Emoney Directive

(Note: the below is a high level review of certain potential issues and is not to be relied upon in any definitive manner nor as legal and/or regulatory advice).

The initial Emoney Directive has undergone its first revision with the new Directive (“Emoney Directive 2“) coming into force on 30 April 2011.

It is widely accepted that the first Emoney Directive did not provide a regulatory framework that cultivated technological innovation, nor grow a market of payment service providers offering credible competition to the banking sector. Emoney Directive 2 aims to overcome some of its predecessor’s challenges.

In particular, Emoney Directive 2:

  • Clarifies the definition of “e-money” –  server based account systems are now clearly covered
  • Significantly relaxes the prudential regime for e-money institutions, and
  • Widens the scope of business activities that e-money institutions are entitled to engage.

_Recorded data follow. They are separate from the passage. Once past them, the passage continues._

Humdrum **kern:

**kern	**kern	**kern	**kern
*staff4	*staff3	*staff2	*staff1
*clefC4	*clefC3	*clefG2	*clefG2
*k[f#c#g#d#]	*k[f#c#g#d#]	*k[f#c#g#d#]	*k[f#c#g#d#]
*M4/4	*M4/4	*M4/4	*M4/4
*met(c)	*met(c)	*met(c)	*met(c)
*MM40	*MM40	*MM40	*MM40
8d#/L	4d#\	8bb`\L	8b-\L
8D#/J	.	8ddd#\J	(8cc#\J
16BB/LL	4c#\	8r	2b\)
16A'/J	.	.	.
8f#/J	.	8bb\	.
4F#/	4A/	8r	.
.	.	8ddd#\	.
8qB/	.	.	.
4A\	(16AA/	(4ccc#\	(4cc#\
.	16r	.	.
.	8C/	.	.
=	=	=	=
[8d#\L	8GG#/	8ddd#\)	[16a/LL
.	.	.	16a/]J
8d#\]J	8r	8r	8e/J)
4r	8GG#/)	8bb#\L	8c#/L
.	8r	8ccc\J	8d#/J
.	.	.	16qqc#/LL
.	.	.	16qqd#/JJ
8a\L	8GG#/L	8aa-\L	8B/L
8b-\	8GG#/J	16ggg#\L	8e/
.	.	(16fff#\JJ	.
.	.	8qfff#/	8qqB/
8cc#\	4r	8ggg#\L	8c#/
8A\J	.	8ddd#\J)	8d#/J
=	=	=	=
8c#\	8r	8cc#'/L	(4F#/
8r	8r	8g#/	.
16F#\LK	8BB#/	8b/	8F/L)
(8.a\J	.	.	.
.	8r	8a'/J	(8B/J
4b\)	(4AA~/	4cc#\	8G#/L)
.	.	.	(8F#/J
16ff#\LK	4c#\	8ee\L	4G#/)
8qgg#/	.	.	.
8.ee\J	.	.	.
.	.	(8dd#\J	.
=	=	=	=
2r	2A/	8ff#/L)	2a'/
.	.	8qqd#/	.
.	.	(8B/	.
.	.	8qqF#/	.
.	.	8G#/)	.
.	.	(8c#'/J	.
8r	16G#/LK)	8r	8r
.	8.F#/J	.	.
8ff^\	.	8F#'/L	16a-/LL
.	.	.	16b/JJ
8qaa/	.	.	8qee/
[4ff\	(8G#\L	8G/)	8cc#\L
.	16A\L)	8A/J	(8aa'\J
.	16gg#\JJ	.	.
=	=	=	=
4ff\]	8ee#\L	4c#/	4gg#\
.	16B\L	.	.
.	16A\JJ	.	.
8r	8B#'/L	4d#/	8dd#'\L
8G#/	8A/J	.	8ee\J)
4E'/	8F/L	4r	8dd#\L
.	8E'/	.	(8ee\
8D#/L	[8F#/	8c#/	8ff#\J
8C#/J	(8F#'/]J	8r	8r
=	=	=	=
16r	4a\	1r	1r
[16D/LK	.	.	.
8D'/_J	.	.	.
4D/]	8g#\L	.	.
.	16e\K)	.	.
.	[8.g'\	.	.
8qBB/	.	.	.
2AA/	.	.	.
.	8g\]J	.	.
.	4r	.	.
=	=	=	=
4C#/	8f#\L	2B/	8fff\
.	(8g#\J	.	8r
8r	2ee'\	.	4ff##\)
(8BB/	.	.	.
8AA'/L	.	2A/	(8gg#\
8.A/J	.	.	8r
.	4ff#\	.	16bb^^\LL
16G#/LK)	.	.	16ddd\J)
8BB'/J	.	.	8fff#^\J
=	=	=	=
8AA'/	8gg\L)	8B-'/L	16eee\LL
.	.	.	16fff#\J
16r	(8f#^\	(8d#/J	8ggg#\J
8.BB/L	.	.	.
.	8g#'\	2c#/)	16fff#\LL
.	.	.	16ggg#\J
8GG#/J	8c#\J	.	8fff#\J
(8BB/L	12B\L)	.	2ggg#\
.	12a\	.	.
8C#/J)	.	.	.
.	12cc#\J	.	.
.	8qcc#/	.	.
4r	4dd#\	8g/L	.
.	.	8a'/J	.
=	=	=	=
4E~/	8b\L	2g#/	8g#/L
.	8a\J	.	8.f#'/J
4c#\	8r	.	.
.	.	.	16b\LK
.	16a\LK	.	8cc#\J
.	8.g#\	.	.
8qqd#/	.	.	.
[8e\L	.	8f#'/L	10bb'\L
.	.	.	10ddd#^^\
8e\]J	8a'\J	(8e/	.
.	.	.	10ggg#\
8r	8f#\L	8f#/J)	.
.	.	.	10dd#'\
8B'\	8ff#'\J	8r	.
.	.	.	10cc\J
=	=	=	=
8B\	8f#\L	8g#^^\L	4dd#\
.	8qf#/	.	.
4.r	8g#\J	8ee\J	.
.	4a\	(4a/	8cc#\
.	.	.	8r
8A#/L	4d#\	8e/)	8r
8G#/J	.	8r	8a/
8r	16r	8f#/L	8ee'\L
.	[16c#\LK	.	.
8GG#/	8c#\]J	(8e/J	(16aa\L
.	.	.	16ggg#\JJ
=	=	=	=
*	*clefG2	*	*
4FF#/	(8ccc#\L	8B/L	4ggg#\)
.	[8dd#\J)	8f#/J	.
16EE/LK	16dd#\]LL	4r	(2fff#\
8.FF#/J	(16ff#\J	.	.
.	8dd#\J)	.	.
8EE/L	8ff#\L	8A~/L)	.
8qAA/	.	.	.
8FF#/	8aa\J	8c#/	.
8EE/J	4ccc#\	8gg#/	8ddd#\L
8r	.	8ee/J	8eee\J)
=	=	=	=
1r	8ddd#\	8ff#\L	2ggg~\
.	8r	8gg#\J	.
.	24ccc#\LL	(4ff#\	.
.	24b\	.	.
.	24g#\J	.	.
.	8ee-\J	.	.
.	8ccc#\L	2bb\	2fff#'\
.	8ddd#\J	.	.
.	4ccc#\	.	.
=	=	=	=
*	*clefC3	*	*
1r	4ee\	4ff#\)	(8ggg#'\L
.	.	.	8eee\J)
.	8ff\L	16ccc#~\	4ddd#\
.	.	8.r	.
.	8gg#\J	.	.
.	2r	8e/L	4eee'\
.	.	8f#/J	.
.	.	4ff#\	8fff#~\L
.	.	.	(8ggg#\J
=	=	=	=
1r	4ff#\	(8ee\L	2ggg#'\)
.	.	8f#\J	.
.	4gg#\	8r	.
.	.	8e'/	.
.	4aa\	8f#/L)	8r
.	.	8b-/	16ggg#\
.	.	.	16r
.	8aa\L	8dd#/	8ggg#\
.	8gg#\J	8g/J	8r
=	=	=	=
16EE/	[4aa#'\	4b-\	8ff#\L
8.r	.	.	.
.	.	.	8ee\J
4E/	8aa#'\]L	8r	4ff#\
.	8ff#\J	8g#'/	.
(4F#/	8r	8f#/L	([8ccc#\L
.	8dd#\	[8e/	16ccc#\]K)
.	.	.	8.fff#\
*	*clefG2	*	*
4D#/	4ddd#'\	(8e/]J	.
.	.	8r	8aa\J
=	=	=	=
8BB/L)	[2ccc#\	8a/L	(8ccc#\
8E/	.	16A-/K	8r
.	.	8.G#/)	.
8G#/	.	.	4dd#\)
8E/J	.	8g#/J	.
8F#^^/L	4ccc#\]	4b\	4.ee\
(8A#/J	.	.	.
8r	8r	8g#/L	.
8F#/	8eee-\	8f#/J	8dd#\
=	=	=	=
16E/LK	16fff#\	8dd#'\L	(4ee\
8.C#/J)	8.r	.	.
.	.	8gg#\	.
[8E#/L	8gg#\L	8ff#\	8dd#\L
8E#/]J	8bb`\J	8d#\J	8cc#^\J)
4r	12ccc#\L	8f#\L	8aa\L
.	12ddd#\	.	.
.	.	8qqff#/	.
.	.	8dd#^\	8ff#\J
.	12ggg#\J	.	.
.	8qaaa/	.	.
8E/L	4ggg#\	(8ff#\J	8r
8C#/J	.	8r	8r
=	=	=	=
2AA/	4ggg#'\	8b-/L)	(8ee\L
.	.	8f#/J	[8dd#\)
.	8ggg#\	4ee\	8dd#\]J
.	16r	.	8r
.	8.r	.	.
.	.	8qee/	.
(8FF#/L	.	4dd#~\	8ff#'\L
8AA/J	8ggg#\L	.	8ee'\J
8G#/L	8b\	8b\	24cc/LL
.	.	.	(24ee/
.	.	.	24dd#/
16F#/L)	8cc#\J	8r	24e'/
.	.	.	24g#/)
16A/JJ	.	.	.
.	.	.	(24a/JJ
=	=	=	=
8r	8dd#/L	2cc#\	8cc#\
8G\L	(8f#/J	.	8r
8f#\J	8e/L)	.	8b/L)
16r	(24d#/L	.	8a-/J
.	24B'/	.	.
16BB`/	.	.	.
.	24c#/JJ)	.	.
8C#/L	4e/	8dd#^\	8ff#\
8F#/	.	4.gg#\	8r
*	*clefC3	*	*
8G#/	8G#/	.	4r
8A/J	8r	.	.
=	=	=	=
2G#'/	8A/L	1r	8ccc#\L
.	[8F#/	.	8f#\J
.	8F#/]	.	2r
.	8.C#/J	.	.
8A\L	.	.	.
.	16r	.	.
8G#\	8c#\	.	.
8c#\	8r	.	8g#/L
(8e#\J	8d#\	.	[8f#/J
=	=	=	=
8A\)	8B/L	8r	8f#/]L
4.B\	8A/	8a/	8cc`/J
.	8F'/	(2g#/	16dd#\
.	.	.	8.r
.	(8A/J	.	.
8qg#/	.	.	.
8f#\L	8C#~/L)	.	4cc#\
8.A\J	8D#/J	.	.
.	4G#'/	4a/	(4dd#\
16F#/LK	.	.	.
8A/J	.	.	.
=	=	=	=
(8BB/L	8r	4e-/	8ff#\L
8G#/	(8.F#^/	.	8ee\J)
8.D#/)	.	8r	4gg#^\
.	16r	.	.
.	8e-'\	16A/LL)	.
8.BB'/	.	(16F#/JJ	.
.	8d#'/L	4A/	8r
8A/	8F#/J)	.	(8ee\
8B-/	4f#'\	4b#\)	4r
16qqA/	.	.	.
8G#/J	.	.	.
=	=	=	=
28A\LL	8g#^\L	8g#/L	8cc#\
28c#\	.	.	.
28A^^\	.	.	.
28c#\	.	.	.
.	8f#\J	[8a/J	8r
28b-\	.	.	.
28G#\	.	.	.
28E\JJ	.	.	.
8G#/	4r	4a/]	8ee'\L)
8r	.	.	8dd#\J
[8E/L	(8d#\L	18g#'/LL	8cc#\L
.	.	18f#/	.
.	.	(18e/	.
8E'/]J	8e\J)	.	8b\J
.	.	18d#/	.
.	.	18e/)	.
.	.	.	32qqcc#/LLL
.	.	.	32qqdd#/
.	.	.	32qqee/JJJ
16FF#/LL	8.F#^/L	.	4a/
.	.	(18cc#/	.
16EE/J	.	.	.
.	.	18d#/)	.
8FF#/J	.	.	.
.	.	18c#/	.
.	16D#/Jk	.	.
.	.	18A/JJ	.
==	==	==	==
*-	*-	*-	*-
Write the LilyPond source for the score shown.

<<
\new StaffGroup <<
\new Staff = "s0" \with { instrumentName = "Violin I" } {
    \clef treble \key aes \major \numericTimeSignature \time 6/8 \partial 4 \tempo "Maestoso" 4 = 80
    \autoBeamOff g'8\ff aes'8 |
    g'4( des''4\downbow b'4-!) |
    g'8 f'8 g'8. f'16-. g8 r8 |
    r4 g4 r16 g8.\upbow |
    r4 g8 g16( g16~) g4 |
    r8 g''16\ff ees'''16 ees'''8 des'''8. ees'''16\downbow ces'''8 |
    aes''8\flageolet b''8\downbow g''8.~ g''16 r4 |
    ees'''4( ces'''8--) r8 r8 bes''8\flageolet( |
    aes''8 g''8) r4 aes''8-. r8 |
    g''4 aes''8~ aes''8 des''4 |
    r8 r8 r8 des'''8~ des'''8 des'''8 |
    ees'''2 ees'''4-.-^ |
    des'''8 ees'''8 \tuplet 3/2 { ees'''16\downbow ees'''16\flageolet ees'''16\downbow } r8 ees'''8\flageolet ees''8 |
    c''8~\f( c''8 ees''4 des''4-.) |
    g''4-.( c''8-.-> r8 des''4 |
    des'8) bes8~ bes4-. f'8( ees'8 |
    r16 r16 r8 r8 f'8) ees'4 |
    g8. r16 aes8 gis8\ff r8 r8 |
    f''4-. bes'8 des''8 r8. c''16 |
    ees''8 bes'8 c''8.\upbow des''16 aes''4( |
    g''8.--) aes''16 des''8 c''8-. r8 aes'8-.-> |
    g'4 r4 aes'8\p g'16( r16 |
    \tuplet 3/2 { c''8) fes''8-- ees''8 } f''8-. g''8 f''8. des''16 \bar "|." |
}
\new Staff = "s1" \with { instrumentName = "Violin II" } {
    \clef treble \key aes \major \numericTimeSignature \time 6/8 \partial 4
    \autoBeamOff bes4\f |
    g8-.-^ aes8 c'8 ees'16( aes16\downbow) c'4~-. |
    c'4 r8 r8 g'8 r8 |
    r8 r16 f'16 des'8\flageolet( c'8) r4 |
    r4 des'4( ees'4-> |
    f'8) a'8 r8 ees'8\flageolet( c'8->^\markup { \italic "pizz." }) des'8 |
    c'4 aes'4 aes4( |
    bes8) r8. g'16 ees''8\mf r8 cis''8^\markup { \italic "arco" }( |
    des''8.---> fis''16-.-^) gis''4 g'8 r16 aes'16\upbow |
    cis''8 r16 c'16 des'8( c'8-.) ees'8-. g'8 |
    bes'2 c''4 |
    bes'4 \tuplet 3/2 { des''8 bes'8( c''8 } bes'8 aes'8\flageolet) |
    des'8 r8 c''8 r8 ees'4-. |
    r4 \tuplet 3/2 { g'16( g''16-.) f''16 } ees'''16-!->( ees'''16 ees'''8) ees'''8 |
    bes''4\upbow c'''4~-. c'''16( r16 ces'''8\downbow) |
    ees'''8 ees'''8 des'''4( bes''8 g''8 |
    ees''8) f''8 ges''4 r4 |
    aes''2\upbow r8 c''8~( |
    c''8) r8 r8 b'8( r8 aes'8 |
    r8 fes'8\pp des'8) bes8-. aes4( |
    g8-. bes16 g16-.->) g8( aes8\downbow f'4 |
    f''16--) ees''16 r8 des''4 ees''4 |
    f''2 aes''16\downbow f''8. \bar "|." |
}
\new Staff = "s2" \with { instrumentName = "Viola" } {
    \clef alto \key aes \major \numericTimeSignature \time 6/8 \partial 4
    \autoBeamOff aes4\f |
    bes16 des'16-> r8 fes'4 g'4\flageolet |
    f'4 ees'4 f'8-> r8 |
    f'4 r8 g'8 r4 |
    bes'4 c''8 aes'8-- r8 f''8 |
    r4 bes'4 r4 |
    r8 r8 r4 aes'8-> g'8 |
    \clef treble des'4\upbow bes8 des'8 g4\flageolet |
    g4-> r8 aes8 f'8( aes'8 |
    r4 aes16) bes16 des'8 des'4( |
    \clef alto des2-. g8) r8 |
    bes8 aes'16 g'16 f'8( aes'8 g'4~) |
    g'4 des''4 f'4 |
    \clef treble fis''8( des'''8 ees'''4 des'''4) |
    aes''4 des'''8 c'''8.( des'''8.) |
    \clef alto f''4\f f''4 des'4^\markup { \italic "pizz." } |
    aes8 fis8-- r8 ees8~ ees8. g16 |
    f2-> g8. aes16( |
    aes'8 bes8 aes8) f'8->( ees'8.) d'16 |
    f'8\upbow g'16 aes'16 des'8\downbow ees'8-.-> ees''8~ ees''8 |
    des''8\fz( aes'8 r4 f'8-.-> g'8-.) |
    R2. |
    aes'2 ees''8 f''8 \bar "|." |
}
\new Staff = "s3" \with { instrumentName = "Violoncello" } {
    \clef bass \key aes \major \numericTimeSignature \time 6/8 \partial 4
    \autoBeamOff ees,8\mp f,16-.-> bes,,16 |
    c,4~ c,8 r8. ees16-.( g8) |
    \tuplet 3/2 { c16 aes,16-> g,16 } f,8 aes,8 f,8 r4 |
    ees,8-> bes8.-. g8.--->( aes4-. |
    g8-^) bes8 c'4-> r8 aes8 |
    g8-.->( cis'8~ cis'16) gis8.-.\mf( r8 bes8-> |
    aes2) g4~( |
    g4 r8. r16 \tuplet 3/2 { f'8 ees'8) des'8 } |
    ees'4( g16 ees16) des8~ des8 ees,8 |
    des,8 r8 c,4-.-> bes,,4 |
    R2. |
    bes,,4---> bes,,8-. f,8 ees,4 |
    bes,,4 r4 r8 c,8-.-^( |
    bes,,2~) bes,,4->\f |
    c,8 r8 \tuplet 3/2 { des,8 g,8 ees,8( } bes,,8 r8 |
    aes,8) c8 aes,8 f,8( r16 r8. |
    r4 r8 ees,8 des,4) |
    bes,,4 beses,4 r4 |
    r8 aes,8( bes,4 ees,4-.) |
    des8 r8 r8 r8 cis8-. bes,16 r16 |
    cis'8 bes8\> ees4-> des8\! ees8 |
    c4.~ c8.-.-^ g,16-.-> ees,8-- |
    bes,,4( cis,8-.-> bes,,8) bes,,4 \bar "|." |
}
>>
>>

Emoney Directive 2 also aims to provide consistency with the Payment Services Directive and in doing so, looks to usefully streamline certain exemptions to mobile network operators and pre-paid card businesses.

While the new provisions do provide increased compliance guidance when carrying out an e-money business, it also presents some challenges. These stem from the uncertainty of over important terms / concepts and increased consumer protection.

Examples include:

  • Lack of clarity over key concepts allowing exemption from regulation under the Emoney Directive and the PSD,
  • Increased consumer protection over the provisions relating to issuance and redemption of e-money.